The Sartorialist Hits Miami Beach: Inside Scott Schuman’s Exhibition
With 1.8 million unique visits and 12 million page views a month, it’s no secret that Scott Schuman’s street-style blog, The Sartorialist, is the go-to website for fashion aficionados around the globe. Schuman’s New York gallery, Danziger Gallery, took a selection of images from his latest book, Closer, to the Pulse Art Fair, held in conjunction with the weeklong bonanza that is Art Basel in Miami Beach, for a solo show and book signing held in the fair’s Impulse section, along with an evening cocktail party at the Standard Spa to celebrate the exhibition.
“We think that his work is most effectively shown when you get to see it in large groups,” said gallerist James Danziger. “What separates him from the rest of the pack is not just that he was the first person to photograph and develop this style of street fashion photography but that if you look at his pictures, you’ll see that the composition of each picture is beautifully done. To be able to do those pictures in the split second he has to do them is a real talent—is just something that has to come innately from you.”
The 14 large-scale prints on display showcase a carefully curated cross section of Schuman’s work, from the sidewalks of New York, Milan, London, and Paris. Designer Giorgio Armani, smiling in a navy wool coat in Milan, and fashion editors Emmanuelle Alt and Carine Roitfeld, looking fierce in strappy stilettos and aviator sunglasses, are among the bold face fashion names in the exhibition. Schuman’s other subjects include an older woman in a bold floral jumpsuit in Milan and another striking woman wearing a turquoise turban in New York. The latter image is also one of the covers of Closer.

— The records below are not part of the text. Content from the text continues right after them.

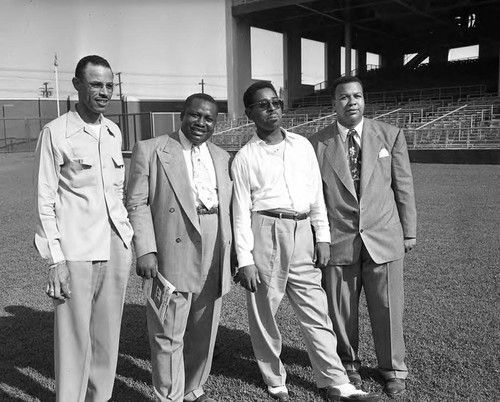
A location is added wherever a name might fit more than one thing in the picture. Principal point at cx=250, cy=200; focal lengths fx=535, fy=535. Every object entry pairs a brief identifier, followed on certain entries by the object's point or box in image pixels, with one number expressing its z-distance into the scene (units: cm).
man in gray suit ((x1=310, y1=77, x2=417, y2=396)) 340
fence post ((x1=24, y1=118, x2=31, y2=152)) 4101
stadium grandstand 2594
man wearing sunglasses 317
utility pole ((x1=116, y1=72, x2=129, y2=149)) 3585
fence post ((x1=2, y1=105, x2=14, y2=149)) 4138
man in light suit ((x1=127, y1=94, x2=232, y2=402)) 303
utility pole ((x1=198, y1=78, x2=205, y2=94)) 5841
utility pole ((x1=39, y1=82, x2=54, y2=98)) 5119
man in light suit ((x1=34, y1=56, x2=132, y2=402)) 265
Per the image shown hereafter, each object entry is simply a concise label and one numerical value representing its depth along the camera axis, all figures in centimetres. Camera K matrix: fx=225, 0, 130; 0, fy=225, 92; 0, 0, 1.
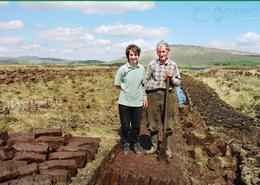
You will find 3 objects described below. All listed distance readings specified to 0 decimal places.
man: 383
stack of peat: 365
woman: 398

“I’m just trying to capture my feeling towards that person at that time,” said Schuman. “I don’t know these people, so I’m just imagining what they mean to me at that moment.”
And what does the street-style photographer like best about scouting out fashion?
“I like the freedom of it, I like turning the corner at any moment,” said Schuman. “I don’t like to set the shot up. I like the surprise of turning a corner, and there’s a shot right there.”